▸ **Assignment**: Pick up the passage on how to respond to a Christian friend's adultery and keep writing it from its last sentence on, leaving the data aside.

▸ **Document excerpt**:
════════
Is your friend a very new Christian who really doesn’t know any better? Are you in a position of spiritual authority over him or her, being their Sunday School teacher or similar? If you can answer yes to both questions, pull him or her aside and say, “Perhaps you didn’t realize this, but we Christians aren’t supposed to do this. Just wanted to let you know.”

But really, how many people are very new Christians who don’t know any better?

Let’s be real – In America, virtually everyone realizes that adultery is sinful behavior. So what should we do when we see our friend who has been a professing Christian for years involved in adultery?

Nothing. Nothing at all.

“Pastor, You mean I should turn a blind eye?”

Almost. I guess I'd be more careful about my friend and my spouse being alone together...

But truly, a person’s sin is usually between that person and God, not between that person and you. Let God judge. Leave room to let God enact punishment. Your friend knows he or she is walking a dangerous road. Don’t make things worse by confronting your friend who knows what is right and wrong – or worse yet, by gossiping about him or her.

But if your friend comes to you for advice, say, “Let’s talk!” and then give godly advice. And then keep it to yourself! Don't talk about your conversation. It is how you’d like your sins to be treated, isn’t it?
════════
▸ **Supplied records**:
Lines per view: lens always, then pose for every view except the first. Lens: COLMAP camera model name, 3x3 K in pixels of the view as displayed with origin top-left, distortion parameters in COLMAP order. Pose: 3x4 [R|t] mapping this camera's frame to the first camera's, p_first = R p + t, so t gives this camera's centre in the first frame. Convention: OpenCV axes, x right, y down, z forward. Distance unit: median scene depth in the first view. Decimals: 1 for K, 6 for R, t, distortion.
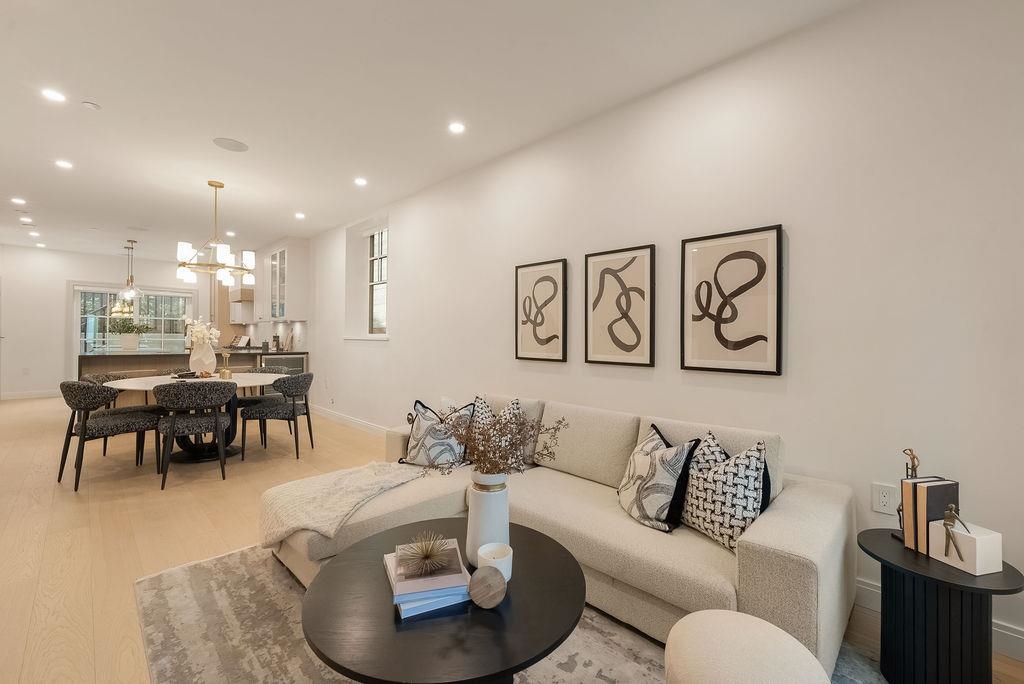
lens RADIAL K [[422.5, 0, 521.6], [0, 422.5, 335.9], [0, 0, 1]] dist [0.001532, -0.002284]
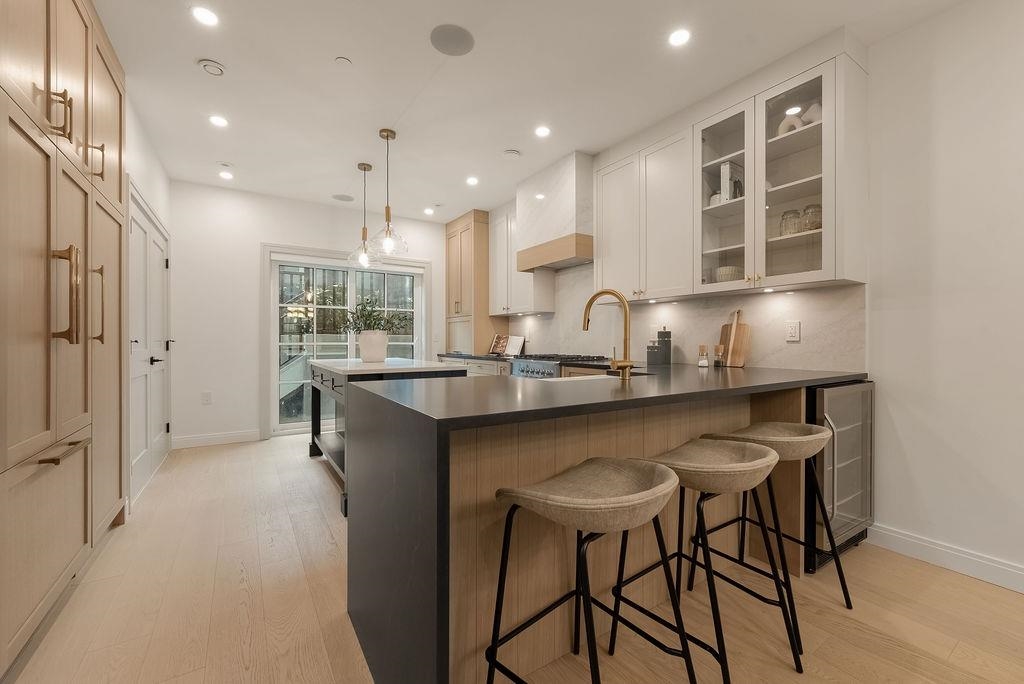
lens RADIAL K [[422.5, 0, 511.4], [0, 422.5, 343.9], [0, 0, 1]] dist [0.001532, -0.002284]
pose [[0.972326, -0.005967, -0.233550, -1.144309], [0.008061, 0.999935, 0.008011, 0.013083], [0.233488, -0.009672, 0.972312, 0.964183]]
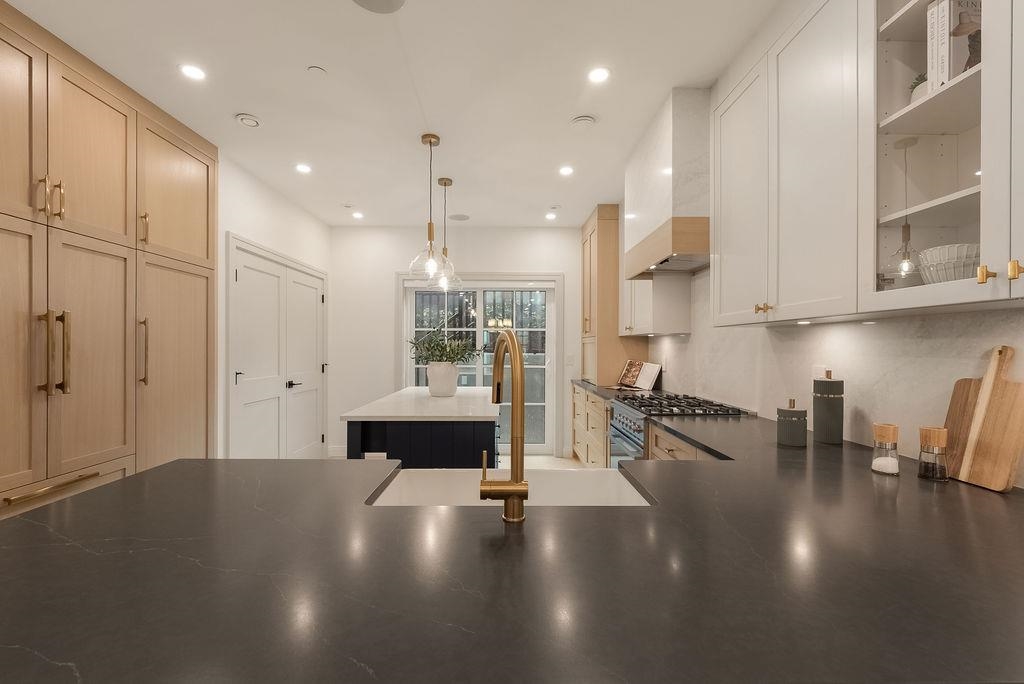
lens RADIAL K [[422.5, 0, 506.0], [0, 422.5, 349.2], [0, 0, 1]] dist [0.001532, -0.002284]
pose [[0.696465, -0.002189, -0.717587, -0.972902], [0.005924, 0.999979, 0.002699, -0.034923], [0.717566, -0.006131, 0.696463, 1.290293]]
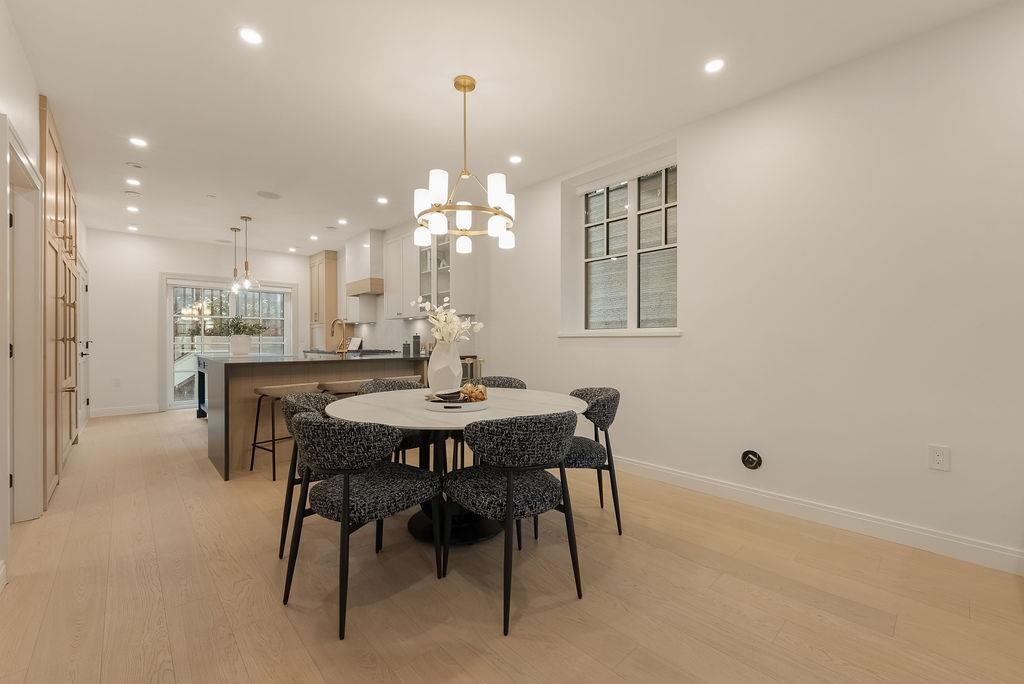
lens RADIAL K [[422.5, 0, 515.2], [0, 422.5, 342.4], [0, 0, 1]] dist [0.001532, -0.002284]
pose [[0.998377, -0.010927, -0.055901, -0.637968], [0.011424, 0.999898, 0.008572, 0.013363], [0.055802, -0.009196, 0.998400, 0.399038]]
════════
▸ **Written answer**:
Paul continues:

The commandments, “You shall not commit adultery,” “You shall not murder,” “You shall not steal,” “You shall not covet,” and whatever other command there may be, are summed up in this one command: “Love your neighbor as yourself.”

Love does no harm to a neighbor. Therefore love is the fulfillment of the law.


Remember John Wesley’s first general rule? “First, do no harm.”

But what do we do if a person is sinning against us? What do you do if your friend is committing adultery with your spouse, or has done something shady in a business deal with you or is continually insulting you?

First, consider the amount of harm done. If possible, forgive them. Remember Jesus’ comment on this. Forgive seventy times seven times. Love them. Forgive them.

I often tell new people to this fellowship that we have great people, but that we are still imperfect people. The only perfect person died for all of us 2000 years ago. And so, one day, someone in this congregation – and it might even be me – is going to say something mean and nasty to you one day. And worse yet, it won’t be an accident, they will mean it!

So what do we do that makes us different from most people?

Now, we might get angry. We might be embarrassed. We might get mad. But then, as in all great churches, real Christians say to ourselves and anyone else standing around, “Poor thing. Must be having a rough day.” And we forgive them and let it drop right then and there. Gone. Finished. Forgiven. The ability to quickly forgive is what makes us different.

And Jesus gives us practical commands on how to deal with a dispute in the church. If someone is constantly sinning against you, if they are gossiping about you, defaming you, constantly insulting you, there certain steps we are to take.

First of all, we talk to them privately about the issue. We say, “This is hurting me…perhaps you didn’t realize it. Please stop.” And we give them a chance to stop. Or a chance to make amends. We assume that the other is a godly person. We don’t gossip about the problem first and make it embarrassing to the other, or a test of wills, or of a public power battle. We speak to them privately and quietly and give them the benefit of the doubt.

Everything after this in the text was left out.